Le caractère inopérant de la scolarisation ordinaire : Les parents font valoir que l’enfant a certes été scolarisé en milieu ordinaire suite à des orientations alternatives de la CDAPH en 2021, 2022 et 2023. Mais le tribunal considère que ces orientations « ne présentaient qu’un caractère alternatif et provisoire, dans l’attente d’une prise en charge en établissement spécialisé, adaptée à la situation de leur fille ».
L’impossibilité pour l’État de s’exonérer : Le tribunal rappelle fermement que l’administration ne peut « utilement se prévaloir de l’insuffisance des structures d’accueil existantes ou du fait que des allocations compensatoires sont allouées aux parents d’enfants handicapés, celles-ci n’ayant pas le même objet ».

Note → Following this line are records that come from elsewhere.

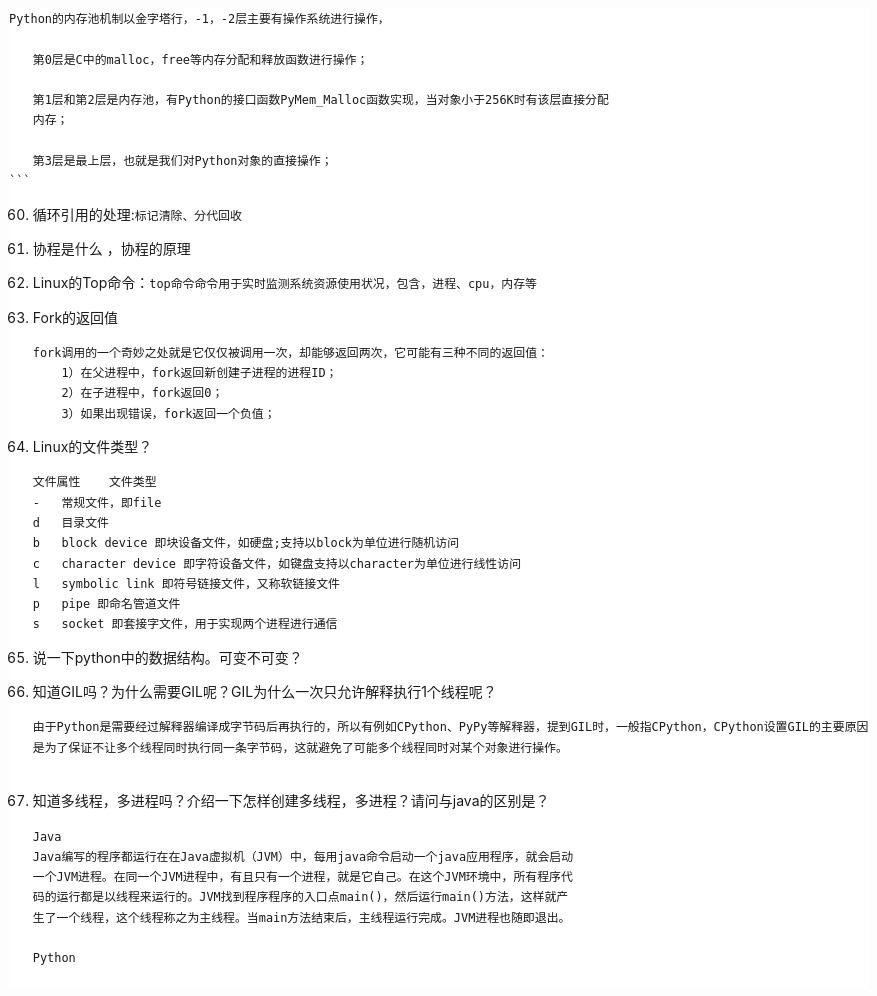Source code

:     Python的内存池机制以金字塔行，-1，-2层主要有操作系统进行操作，
    
    　　第0层是C中的malloc，free等内存分配和释放函数进行操作；
    
    　　第1层和第2层是内存池，有Python的接口函数PyMem_Malloc函数实现，当对象小于256K时有该层直接分配
    　　内存；
    
    　　第3层是最上层，也就是我们对Python对象的直接操作；
    ```

60. 循环引用的处理:`标记清除、分代回收`

61. 协程是什么 ，协程的原理 

62. Linux的Top命令：`top命令命令用于实时监测系统资源使用状况，包含，进程、cpu，内存等`

63. Fork的返回值

    ```
    fork调用的一个奇妙之处就是它仅仅被调用一次，却能够返回两次，它可能有三种不同的返回值：
        1）在父进程中，fork返回新创建子进程的进程ID；
        2）在子进程中，fork返回0；
        3）如果出现错误，fork返回一个负值；
    ```

64. Linux的文件类型？

    ```
    文件属性	文件类型
    -	常规文件，即file
    d	目录文件
    b	block device 即块设备文件，如硬盘;支持以block为单位进行随机访问
    c	character device 即字符设备文件，如键盘支持以character为单位进行线性访问
    l	symbolic link 即符号链接文件，又称软链接文件
    p	pipe 即命名管道文件
    s	socket 即套接字文件，用于实现两个进程进行通信
    ```

65. 说一下python中的数据结构。可变不可变？

66. 知道GIL吗？为什么需要GIL呢？GIL为什么一次只允许解释执行1个线程呢？ 

    ```
    由于Python是需要经过解释器编译成字节码后再执行的，所以有例如CPython、PyPy等解释器，提到GIL时，一般指CPython，CPython设置GIL的主要原因是为了保证不让多个线程同时执行同一条字节码，这就避免了可能多个线程同时对某个对象进行操作。
    
    
    ```

67. 知道多线程，多进程吗？介绍一下怎样创建多线程，多进程？请问与java的区别是？ 

    ```
    Java
    Java编写的程序都运行在在Java虚拟机（JVM）中，每用java命令启动一个java应用程序，就会启动
    一个JVM进程。在同一个JVM进程中，有且只有一个进程，就是它自己。在这个JVM环境中，所有程序代
    码的运行都是以线程来运行的。JVM找到程序程序的入口点main()，然后运行main()方法，这样就产
    生了一个线程，这个线程称之为主线程。当main方法结束后，主线程运行完成。JVM进程也随即退出。
    
    Python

Le tribunal retient la responsabilité de l’État pour plusieurs périodes distinctes :
- Du 18 septembre 2018 au 31 décembre 2021 : absence de prise en charge en IME et en SESSAD
- Du 1er janvier 2022 au 31 décembre 2023 : absence de prise en charge en IME
- À compter du 1er septembre 2022 : absence de prise en charge en unité d’enseignement
Ces périodes cumulées représentent plus de cinq années de carence.
Les indemnisations accordées : une approche mesurée
Le tribunal a accordé les indemnisations suivantes :
Pour l’enfant B. : 5 000 euros au titre du préjudice moral et des troubles dans les conditions d’existence. Le tribunal a pris en compte « le fait qu’elle a tout de même été scolarisée durant cette période » en milieu ordinaire.
Pour les parents : 2 500 euros chacun (soit 5 000 euros au total) au titre de leur préjudice moral personnel et des troubles dans leurs conditions d’existence.
Pour la sœur A. : 1 000 euros au titre de son préjudice propre, reconnaissance rare mais importante de l’impact du handicap sur la fratrie.
Total alloué : 11 000 euros, soit environ 10% de la demande initiale.
TA Paris, 6e sect. – 1re ch., 18 oct. 2024, n° 2306542.